Exercise:
Without any images, write the listing below out word for word.

Provided data below:

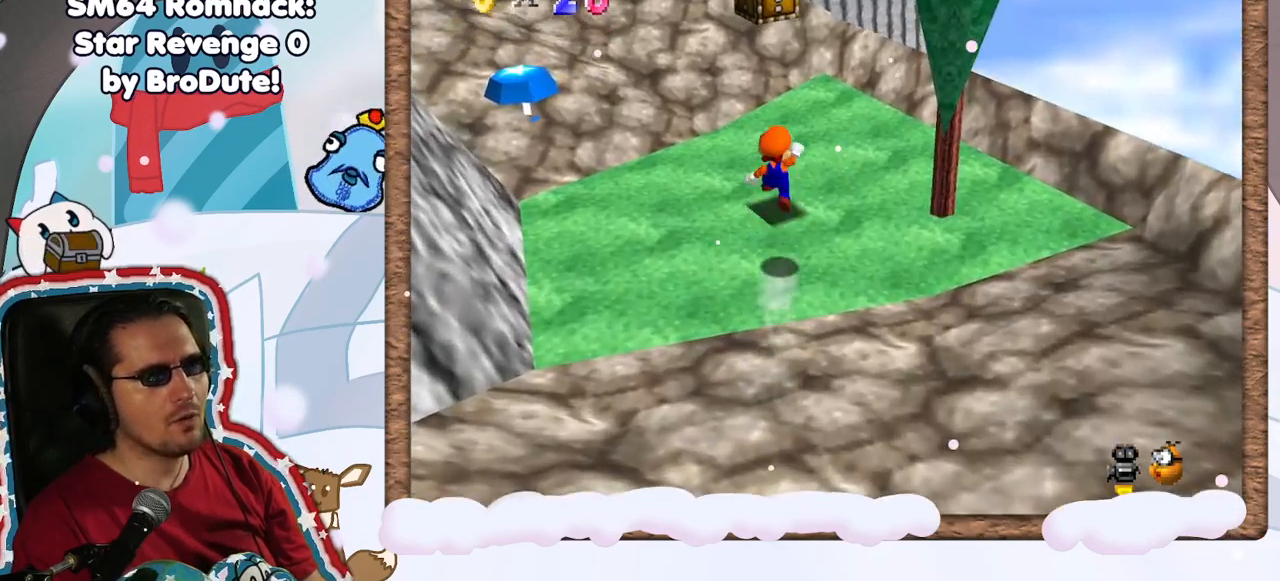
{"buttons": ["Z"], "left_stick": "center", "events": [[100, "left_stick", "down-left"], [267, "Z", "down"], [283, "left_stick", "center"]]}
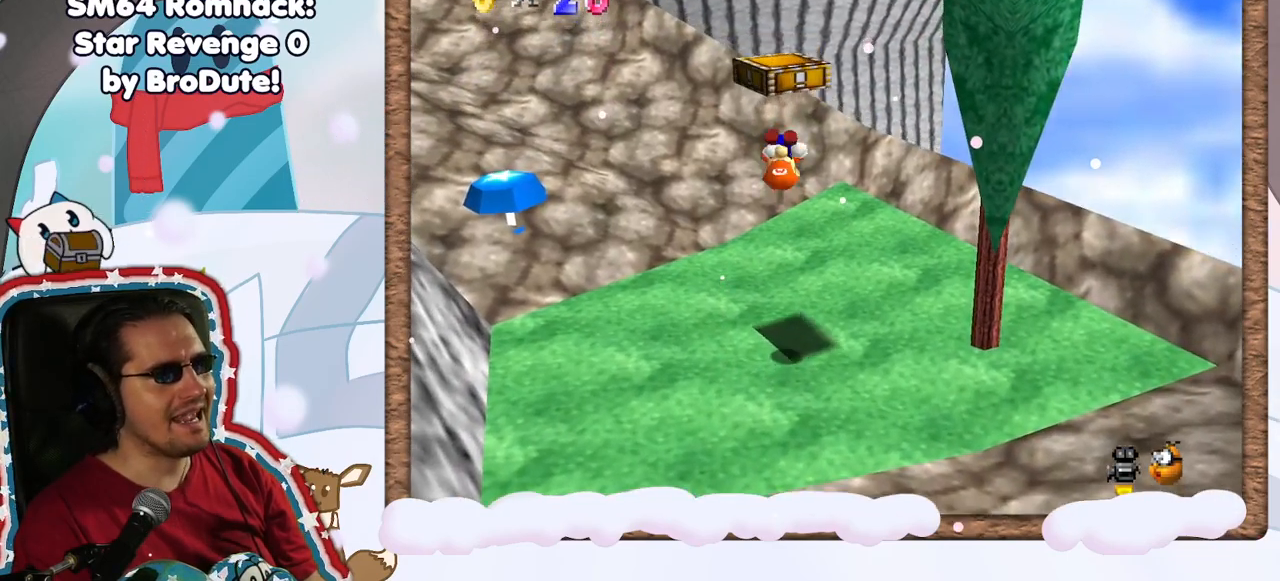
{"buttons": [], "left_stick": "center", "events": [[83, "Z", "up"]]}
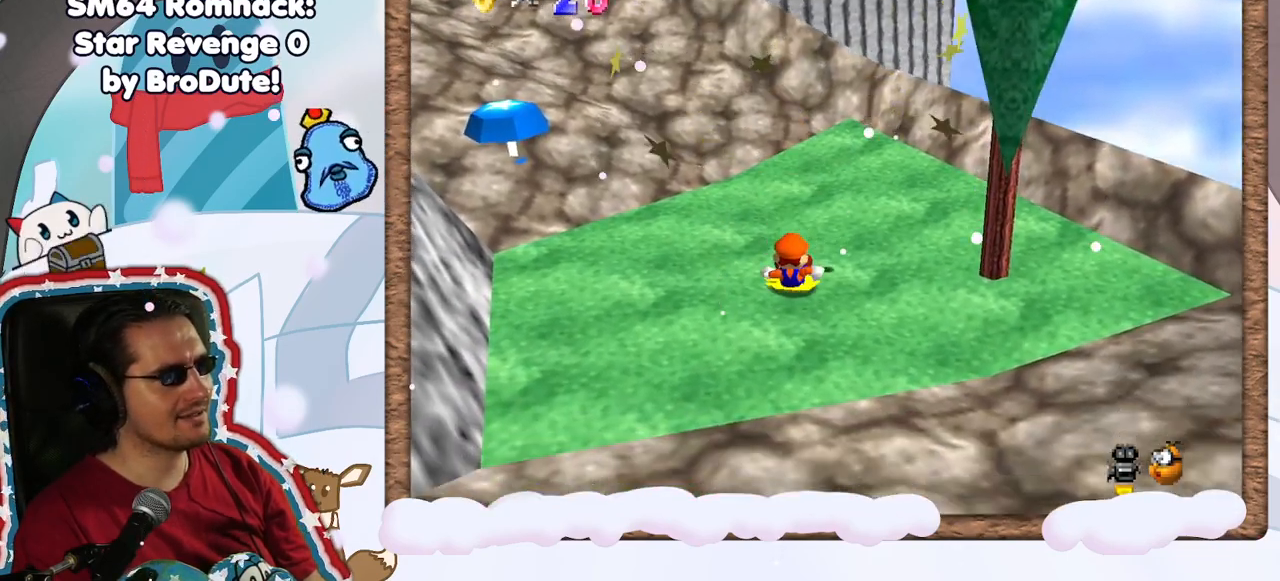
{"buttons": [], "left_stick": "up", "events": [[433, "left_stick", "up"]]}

End of Provided data.

Reply:
{"buttons": ["Z"], "left_stick": "center", "events": [[100, "left_stick", "down-left"], [267, "Z", "down"], [283, "left_stick", "center"]]}
{"buttons": [], "left_stick": "center", "events": [[83, "Z", "up"]]}
{"buttons": [], "left_stick": "up", "events": [[433, "left_stick", "up"]]}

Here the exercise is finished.